Por mais de uma década, Olga Smirnova foi um dos rostos mais conhecidos do Balé Bolshoi. Friamente impecável nos clássicos russos, ela também se tornou conhecida como bailarina coreógrafa, trabalhando com artistas como Jean-Christophe Maillot, John Neumeier e Christian Spuck. A invasão da Ucrânia em 2022 mudou tudo: Smirnova foi a única diretora russa do Bolshoi ou Mariinsky a deixar seu país em protesto, escrevendo que era “contra a guerra com todas as fibras da minha alma”. Agora diretora do Dutch National Ballet e artista convidada regular do Les Ballets de Monte-Carlo, ela planejava se apresentar nos Estados Unidos neste verão, quando o Dutch National Ballet visitar o Ballet Sun Valley, Jacob’s Pillow e The Music Center em Los Angeles, mas teve que se retirar enquanto se recuperava de uma lesão.
Como você se sente agora, um ano após a invasão da Ucrânia e sua partida?
Profissionalmente, estou acomodado. Sinto-me sortudo e feliz por estar em Amsterdã e poder viajar pela Europa, continuar meu bom relacionamento com Jean-Christophe Maillot e Les Ballets de Monte-Carlo, e às vezes aparecer nos balés de John Neumeier em Hamburgo. Sou muito grato ao diretor do Balé Nacional Holandês, Ted Brandsen, por essa liberdade artística.
Como a vida de companhia no Dutch National Ballet se compara com a da Rússia?
Eu amo o sistema do Dutch National Ballet. É muito bem organizado e temos ótimas instalações, então posso me concentrar apenas nos ensaios e apresentações, sem me preocupar com o resto. No Bolshoi, se eu tivesse quatro ou cinco dias para me preparar, mesmo para um grande balé clássico, parecia muito tempo. Aqui, eu tenho esse tempo sólido apenas para estar no estúdio, para me sentir realmente pronto para subir no palco.
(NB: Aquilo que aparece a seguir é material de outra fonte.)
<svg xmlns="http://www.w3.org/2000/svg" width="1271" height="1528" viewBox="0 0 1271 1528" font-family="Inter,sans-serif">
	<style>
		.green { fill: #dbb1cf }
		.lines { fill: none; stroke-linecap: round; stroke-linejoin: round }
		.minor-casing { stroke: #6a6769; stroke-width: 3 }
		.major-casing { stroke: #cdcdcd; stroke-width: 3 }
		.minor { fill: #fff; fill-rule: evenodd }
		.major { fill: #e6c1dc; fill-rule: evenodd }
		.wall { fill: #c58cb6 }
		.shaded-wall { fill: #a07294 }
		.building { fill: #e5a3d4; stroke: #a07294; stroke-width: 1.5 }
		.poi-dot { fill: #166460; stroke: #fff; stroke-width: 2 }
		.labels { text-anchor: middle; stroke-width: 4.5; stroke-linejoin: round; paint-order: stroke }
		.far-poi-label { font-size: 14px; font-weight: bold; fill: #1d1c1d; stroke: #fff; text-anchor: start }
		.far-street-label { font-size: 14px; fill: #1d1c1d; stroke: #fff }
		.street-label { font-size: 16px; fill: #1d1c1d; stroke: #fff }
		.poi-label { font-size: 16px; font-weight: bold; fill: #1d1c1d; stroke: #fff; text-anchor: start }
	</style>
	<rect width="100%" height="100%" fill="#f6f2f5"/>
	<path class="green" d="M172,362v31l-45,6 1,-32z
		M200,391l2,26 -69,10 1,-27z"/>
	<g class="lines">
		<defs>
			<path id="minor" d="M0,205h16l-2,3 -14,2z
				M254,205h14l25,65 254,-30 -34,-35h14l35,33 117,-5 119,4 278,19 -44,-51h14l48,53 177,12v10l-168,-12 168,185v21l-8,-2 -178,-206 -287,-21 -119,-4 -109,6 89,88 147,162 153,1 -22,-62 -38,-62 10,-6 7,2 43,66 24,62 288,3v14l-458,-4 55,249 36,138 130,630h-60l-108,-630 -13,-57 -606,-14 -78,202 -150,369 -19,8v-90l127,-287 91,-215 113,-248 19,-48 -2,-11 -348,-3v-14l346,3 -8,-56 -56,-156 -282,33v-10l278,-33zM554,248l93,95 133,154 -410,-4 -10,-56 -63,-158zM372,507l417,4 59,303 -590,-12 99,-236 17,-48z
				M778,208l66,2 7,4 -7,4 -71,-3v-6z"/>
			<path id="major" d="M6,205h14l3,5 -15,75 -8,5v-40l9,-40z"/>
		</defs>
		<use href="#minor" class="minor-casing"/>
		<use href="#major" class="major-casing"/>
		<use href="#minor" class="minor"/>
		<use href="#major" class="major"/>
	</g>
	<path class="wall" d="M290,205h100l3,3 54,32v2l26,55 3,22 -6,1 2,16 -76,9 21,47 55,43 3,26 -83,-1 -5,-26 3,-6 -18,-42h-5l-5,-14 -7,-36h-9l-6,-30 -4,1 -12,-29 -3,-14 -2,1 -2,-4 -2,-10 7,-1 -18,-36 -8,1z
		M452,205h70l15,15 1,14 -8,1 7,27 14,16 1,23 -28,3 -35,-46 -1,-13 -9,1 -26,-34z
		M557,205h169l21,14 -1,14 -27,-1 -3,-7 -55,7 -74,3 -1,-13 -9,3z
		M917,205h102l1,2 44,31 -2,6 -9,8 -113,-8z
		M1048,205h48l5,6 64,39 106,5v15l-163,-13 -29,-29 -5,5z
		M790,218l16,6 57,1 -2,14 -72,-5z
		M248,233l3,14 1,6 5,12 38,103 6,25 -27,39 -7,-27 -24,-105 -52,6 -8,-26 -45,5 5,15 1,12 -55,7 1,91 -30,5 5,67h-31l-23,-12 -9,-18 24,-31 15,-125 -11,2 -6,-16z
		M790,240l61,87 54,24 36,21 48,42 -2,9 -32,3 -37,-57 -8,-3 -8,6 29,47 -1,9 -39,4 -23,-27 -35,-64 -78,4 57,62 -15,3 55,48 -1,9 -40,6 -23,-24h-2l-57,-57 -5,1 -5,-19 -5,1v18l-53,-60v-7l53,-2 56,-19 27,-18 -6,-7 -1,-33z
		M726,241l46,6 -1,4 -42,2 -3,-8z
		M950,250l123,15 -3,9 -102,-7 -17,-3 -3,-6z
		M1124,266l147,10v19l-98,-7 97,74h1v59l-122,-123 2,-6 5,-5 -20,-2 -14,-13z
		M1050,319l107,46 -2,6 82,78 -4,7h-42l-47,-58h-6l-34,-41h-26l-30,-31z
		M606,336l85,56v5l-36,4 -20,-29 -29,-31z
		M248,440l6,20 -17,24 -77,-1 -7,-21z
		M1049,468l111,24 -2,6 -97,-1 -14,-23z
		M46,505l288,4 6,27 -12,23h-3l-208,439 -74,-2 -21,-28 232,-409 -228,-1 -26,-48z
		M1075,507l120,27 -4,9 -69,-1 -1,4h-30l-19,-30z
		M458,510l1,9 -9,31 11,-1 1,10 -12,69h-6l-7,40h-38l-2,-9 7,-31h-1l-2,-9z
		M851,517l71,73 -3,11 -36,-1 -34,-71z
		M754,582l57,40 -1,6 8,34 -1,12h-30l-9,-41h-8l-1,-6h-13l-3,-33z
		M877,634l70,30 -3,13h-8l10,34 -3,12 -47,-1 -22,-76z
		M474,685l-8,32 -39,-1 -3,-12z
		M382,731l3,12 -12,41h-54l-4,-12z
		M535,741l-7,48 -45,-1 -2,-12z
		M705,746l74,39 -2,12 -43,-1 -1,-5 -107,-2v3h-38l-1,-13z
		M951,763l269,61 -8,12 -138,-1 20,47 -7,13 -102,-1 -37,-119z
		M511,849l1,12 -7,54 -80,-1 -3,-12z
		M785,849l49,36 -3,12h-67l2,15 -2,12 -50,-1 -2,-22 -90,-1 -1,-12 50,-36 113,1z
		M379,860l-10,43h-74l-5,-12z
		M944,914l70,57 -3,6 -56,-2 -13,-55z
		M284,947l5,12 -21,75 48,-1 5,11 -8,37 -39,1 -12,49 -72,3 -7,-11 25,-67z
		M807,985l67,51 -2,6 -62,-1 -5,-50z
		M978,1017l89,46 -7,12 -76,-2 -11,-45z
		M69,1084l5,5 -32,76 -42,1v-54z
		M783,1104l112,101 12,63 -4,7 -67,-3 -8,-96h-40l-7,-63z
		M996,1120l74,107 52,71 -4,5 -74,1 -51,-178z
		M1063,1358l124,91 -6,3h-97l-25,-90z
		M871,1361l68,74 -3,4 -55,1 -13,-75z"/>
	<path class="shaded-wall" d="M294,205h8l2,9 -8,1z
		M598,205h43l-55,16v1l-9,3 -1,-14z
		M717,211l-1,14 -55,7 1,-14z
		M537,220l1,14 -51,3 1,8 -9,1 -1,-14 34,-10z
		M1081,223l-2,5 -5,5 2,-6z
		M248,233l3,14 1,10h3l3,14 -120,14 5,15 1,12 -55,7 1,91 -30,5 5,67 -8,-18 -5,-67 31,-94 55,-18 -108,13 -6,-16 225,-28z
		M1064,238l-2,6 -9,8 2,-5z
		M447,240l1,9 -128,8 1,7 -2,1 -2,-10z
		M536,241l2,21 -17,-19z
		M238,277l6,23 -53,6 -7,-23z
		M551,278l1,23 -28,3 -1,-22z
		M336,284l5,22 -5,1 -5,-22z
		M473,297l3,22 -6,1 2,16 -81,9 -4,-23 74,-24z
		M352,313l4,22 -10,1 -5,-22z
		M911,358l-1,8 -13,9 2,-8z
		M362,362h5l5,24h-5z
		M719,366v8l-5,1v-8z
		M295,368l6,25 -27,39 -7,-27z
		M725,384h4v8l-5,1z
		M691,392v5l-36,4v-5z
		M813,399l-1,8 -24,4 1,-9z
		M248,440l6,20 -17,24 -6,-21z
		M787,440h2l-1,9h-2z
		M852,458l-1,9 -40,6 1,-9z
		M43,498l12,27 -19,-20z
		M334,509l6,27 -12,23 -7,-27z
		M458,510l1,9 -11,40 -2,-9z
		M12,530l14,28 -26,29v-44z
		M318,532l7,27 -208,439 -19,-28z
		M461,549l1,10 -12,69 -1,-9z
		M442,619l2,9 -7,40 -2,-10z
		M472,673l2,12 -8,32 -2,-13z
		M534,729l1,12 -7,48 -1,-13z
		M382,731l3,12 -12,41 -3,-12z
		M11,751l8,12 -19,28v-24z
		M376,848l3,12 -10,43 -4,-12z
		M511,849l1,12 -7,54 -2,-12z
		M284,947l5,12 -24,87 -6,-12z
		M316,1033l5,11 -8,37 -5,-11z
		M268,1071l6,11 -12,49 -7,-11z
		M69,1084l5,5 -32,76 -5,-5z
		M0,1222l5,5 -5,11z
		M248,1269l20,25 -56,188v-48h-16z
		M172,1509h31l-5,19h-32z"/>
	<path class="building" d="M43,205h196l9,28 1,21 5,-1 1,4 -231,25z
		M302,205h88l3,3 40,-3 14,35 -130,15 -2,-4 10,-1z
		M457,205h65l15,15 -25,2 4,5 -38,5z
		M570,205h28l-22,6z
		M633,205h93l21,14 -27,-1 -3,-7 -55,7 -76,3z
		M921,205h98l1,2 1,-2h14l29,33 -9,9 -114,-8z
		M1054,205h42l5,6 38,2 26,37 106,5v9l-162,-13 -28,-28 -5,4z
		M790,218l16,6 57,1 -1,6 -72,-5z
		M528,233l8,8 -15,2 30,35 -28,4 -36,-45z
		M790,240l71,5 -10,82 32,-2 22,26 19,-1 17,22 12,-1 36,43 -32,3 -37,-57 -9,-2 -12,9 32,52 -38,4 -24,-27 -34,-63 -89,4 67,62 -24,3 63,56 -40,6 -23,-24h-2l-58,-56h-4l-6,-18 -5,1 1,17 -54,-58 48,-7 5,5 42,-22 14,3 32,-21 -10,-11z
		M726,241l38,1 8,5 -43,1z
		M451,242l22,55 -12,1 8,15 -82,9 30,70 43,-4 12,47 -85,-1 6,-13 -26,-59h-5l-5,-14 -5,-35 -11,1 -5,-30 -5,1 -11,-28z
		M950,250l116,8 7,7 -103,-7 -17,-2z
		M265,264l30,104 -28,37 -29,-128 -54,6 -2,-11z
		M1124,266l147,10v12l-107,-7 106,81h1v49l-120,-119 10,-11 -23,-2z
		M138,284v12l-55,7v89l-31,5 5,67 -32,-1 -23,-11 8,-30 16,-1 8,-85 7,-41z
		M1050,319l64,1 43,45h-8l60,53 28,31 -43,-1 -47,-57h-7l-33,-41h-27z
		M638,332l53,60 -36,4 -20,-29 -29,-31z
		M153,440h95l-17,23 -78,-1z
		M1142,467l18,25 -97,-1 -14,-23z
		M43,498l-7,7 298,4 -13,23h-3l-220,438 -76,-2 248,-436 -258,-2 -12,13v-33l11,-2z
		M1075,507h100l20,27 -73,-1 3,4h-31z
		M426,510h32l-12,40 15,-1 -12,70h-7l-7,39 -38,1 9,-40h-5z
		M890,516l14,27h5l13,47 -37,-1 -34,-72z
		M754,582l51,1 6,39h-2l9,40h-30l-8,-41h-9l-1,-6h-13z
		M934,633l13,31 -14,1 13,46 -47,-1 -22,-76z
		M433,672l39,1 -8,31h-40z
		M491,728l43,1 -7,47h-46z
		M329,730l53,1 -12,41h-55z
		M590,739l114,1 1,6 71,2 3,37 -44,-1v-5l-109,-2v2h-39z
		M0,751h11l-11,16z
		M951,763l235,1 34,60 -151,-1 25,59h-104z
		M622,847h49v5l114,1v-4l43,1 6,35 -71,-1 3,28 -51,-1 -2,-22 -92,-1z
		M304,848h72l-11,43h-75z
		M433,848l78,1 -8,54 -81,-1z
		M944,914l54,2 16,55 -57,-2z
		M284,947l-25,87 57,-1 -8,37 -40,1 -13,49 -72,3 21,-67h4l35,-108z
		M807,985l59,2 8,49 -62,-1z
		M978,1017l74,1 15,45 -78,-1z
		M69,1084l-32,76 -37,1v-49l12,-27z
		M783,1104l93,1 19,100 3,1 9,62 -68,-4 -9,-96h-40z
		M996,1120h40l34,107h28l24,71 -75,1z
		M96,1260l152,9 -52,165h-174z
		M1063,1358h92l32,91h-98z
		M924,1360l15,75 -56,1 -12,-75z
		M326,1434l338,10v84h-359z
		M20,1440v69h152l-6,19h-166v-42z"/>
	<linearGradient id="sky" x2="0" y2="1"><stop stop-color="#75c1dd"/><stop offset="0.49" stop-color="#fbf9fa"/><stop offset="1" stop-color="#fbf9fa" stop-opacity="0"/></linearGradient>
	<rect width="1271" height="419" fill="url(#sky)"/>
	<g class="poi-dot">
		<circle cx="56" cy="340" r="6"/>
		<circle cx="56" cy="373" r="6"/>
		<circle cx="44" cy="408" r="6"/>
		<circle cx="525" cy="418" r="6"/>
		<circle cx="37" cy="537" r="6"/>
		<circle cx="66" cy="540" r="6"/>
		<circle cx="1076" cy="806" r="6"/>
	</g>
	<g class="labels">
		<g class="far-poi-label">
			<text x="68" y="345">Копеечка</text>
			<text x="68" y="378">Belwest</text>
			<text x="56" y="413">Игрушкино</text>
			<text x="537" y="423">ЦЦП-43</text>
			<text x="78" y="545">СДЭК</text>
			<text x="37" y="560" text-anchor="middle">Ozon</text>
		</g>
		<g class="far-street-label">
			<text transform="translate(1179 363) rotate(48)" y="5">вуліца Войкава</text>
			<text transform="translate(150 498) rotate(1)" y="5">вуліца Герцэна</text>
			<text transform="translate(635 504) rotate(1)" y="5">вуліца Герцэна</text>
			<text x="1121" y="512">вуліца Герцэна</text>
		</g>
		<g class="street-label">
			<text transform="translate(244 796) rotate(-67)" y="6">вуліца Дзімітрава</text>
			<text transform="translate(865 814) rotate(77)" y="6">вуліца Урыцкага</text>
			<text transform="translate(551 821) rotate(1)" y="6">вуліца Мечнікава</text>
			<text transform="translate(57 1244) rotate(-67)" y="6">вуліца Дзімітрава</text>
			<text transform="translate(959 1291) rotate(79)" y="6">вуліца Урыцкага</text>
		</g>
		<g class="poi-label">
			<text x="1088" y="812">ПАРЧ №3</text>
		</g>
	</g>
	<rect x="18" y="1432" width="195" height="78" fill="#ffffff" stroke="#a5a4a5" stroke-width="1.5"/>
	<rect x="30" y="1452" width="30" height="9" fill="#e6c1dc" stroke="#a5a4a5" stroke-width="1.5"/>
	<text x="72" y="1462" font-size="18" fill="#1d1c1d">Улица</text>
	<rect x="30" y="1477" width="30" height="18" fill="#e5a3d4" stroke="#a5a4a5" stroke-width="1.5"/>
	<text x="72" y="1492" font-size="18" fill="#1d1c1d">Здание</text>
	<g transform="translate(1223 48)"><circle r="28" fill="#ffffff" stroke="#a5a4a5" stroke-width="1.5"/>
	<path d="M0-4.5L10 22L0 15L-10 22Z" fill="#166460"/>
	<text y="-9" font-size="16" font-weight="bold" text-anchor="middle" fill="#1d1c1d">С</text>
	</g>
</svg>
Quais experiências foram as mais gratificantes no estúdio até agora?
Definitivamente trabalhando com a mestre de balé Larissa Lezhnina. Eu adoro ela. Temos a mesma formação, a mesma escola na tradição de São Petersburgo, então falamos a mesma língua. Ela é muito crítica no estúdio, e eu gosto disso. Não há fim para as melhorias que você pode fazer, e confio plenamente em seu gosto impecável e conhecimento como bailarina. Se ela diz que é bom, posso realmente pensar que foi.
O Bolshoi divulgou um comunicado em março dizendo que você havia sido demitido após tirar uma licença. O que realmente aconteceu?
Saí da empresa no ano passado: não foi uma licença, foi tranquilo e claro. Acho que este foi apenas o documento oficial final, mas não sei por que eles decidiram formular dessa maneira. É bobagem, mas tem tanta coisa boba. Agora, se você percorrer os elencos anteriores dos balés que dancei, há um espaço vazio onde estava meu nome. Eles provavelmente pensam que é vingança.
Você ficou surpreso?
Estou um pouco chateado, porque me dediquei muito à empresa. Participei de quase todas as estreias e, às vezes, sacrifiquei algumas de minhas turnês pessoais porque entendi que era importante para o teatro. Mas não posso mudar isso.
Como você se sente sobre as mudanças em andamento no Bolshoi, já que a maioria dos coreógrafos ocidentais agora se recusa a vir ou renovar as licenças de seus trabalhos?
Os 10 anos que trabalhei no Bolshoi foram anos muito frutíferos. Tínhamos tantos coreógrafos, tantas estreias. Sinto muito pelos grandes e talentosos dançarinos que estão isolados agora porque não podem ir embora. É uma tragédia, embora obviamente não possamos compará-la com a tragédia da guerra.
No ano passado, você sentiu que mudou como dançarino e performer?
Sim definitivamente. Nós fizemos Lago de cisnes recentemente no Dutch National Ballet e, honestamente, não é meu balé favorito. Nunca gostei de ser um cisne. É tão conhecido que se tornou quase uma coisa turística: todo mundo conhece e não dá mais para sentir a verdade na música de Tchaikovsky. Eu fiz isso tecnicamente, mas não estava perto da minha alma. Estar fora do meu país agora – quando você está com saudades de casa, quando sente falta da cultura, a música soa completamente diferente. Passei a gostar desse balé como um todo, de sentir e ouvir a tragédia.
Você se sente bem-vindo como artista na Holanda?
Claro que sim. Sinto apoio dentro da empresa e da administração. Também participei de um programa de TV na Holanda, e muitas pessoas escreveram dizendo que não sabiam que gostavam de balé e queriam ir às apresentações. Esse é o meu objetivo: ser uma embaixadora do balé.